Perhaps I looked in need of help, because a pretty child placed her hand on my shoulder. She reminded me of my Philadelphia lover. Like her, she smelled of rain. “Are you okay? Do you need something, sir?” she asked. Her innocent kindness. To her, I am an old man, I mused. I looked down at my arthritic knuckles. “No. Oh, no,” I answered gently, looking up. She smiled sweetly, and sort of danced across the room toward a knot of friends. I rose, strolled to the painting of Mary Louise Curtis Bok, smiled affectionately at it, and took a final look around before leaving. I pushed the heavy door open. After the stuffy Owl Light of the Common Room, the sunshine outside dazzled. Across the street, a new café called Parc had opened. The sidewalk in front of it bristled with little Parisian-style café tables. I crossed Locust, took a seat, and turned to take one last look at the old mansion. Is this how this song ends? I asked myself. Yes. The last fragment of Ford’s letter came to mind: “No motive. Just unqualified love. The results are surprising, unpredicted. Tell others.”

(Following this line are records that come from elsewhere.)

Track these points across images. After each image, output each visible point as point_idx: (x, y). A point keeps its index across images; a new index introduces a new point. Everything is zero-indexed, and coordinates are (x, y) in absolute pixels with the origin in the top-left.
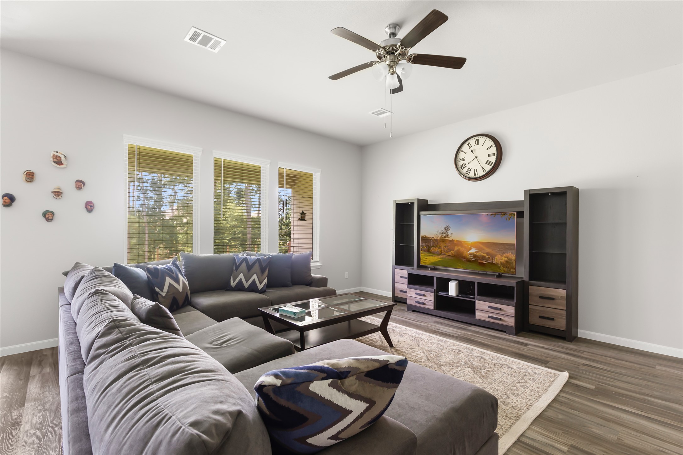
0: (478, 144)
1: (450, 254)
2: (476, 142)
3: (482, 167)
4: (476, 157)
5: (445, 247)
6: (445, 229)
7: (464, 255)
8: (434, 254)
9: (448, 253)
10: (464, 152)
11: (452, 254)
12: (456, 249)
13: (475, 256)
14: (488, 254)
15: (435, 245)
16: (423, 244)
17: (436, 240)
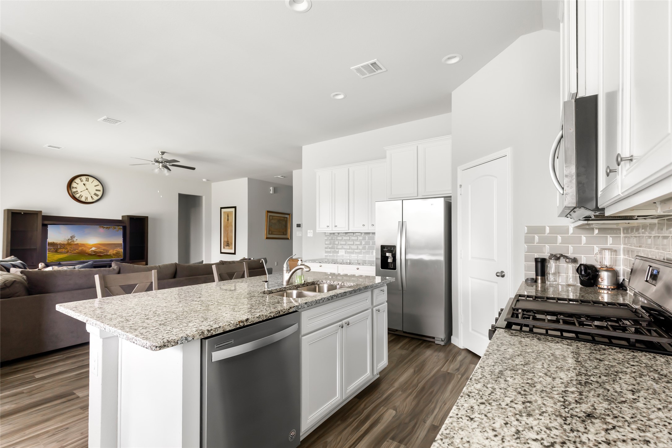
0: (88, 181)
1: (75, 252)
2: (86, 179)
3: (91, 197)
4: (87, 189)
5: (71, 248)
6: (71, 237)
7: (86, 252)
8: (61, 253)
9: (73, 251)
10: (77, 184)
11: (77, 252)
12: (80, 248)
13: (94, 252)
14: (104, 250)
15: (62, 247)
16: (51, 248)
17: (63, 244)
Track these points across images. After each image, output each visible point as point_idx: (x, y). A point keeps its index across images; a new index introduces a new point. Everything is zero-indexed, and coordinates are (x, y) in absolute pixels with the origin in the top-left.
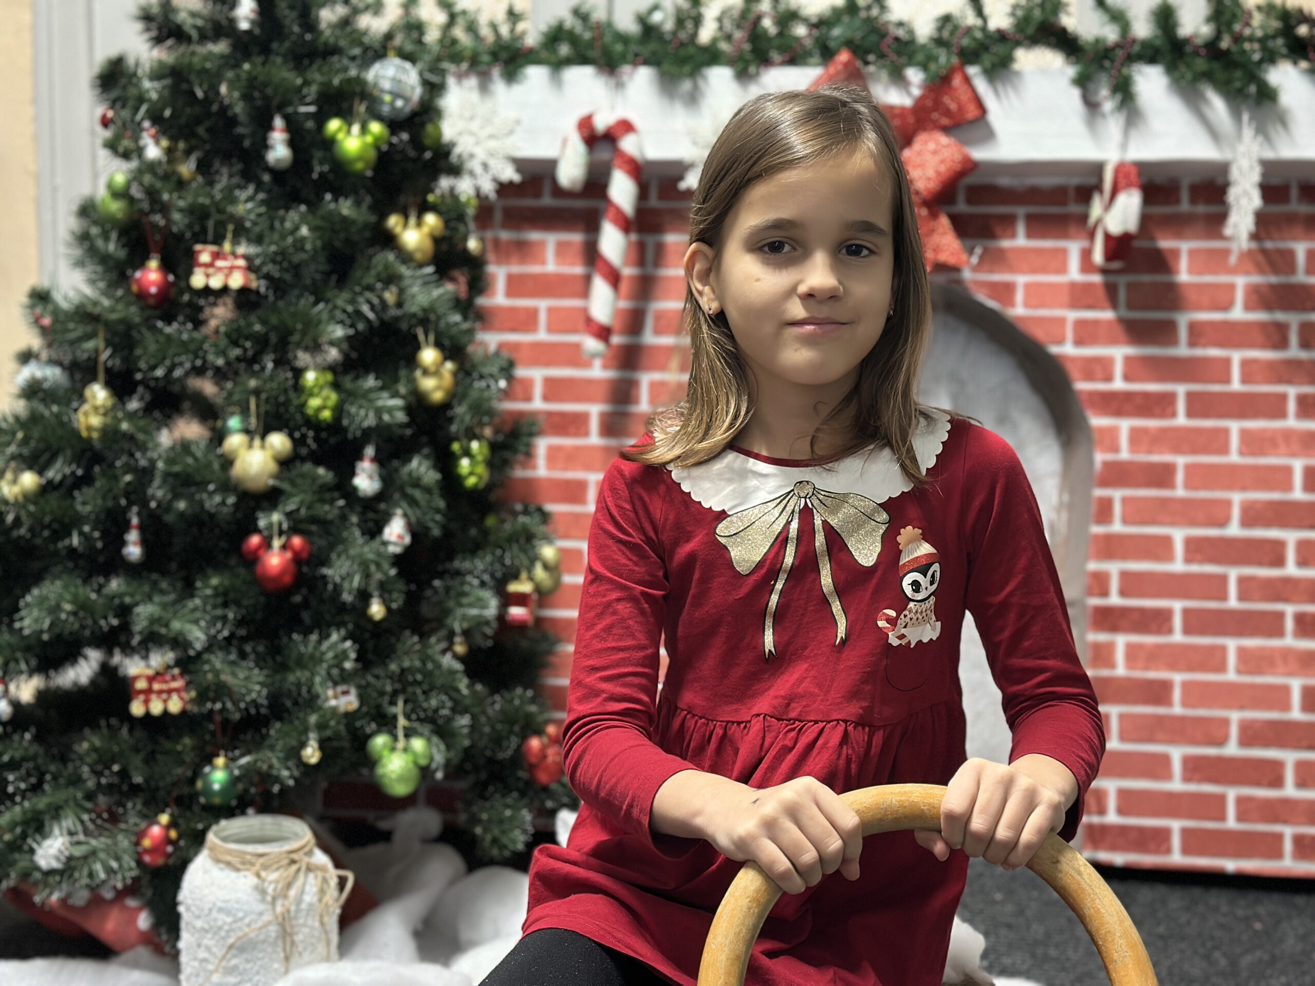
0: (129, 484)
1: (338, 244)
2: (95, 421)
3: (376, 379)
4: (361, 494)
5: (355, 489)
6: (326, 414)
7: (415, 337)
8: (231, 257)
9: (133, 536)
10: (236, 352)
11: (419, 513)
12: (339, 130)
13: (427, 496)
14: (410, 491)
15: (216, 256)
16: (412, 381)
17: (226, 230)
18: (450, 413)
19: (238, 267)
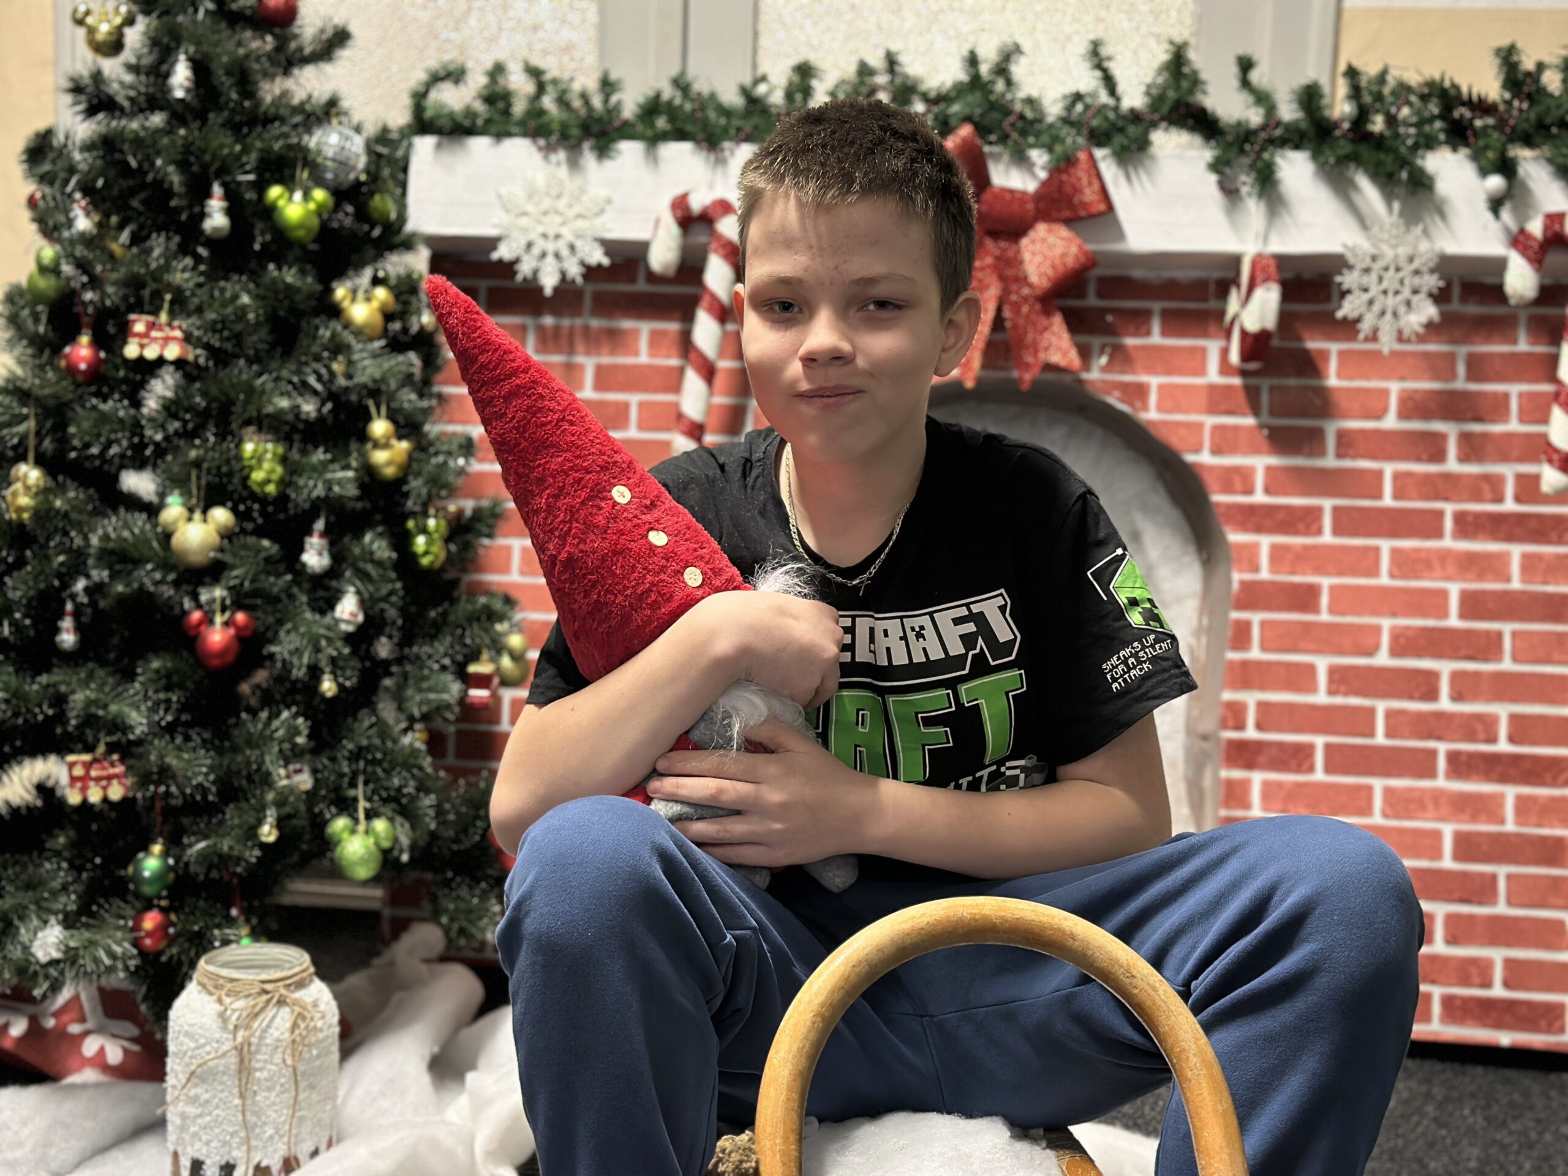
0: (62, 564)
1: (282, 313)
2: (24, 501)
3: (325, 452)
4: (309, 571)
5: (304, 565)
6: (271, 489)
7: (367, 408)
8: (167, 329)
9: (67, 623)
10: (175, 425)
11: (371, 588)
12: (281, 196)
13: (381, 571)
14: (361, 565)
15: (151, 326)
16: (364, 456)
17: (163, 300)
18: (405, 488)
19: (174, 339)
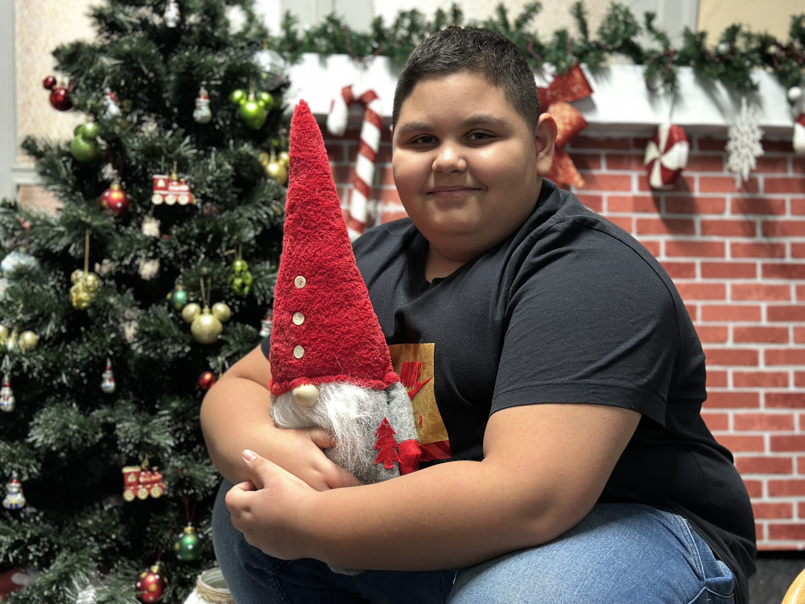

Presently the eager to please bearded boy that I once was—the one who met Ned Rorem for the first time in Room 235K, the tiny attic-classroom on the top floor across the street and intuited that he would have to be extraordinary to earn Ned’s—and by extension, what he thought was the music world’s—attention simply so that he could sing for them, joined me. I regarded the Other Daron--the brother who died after only a few days—tenderly. You know, my little Mockingbird, I said to myself, you’re the last of my dead. He smiled back at me, secure in his essential goodness. He smiled the way that I once did, the way that my sons do. At length, he rose, reached for my hand, held it fiercely in his small, strong one for a moment, smiled, nodded affirmatively, released it, turned, and walked slowly into Rittenhouse Square, never to return. He had never realized how beautiful he was.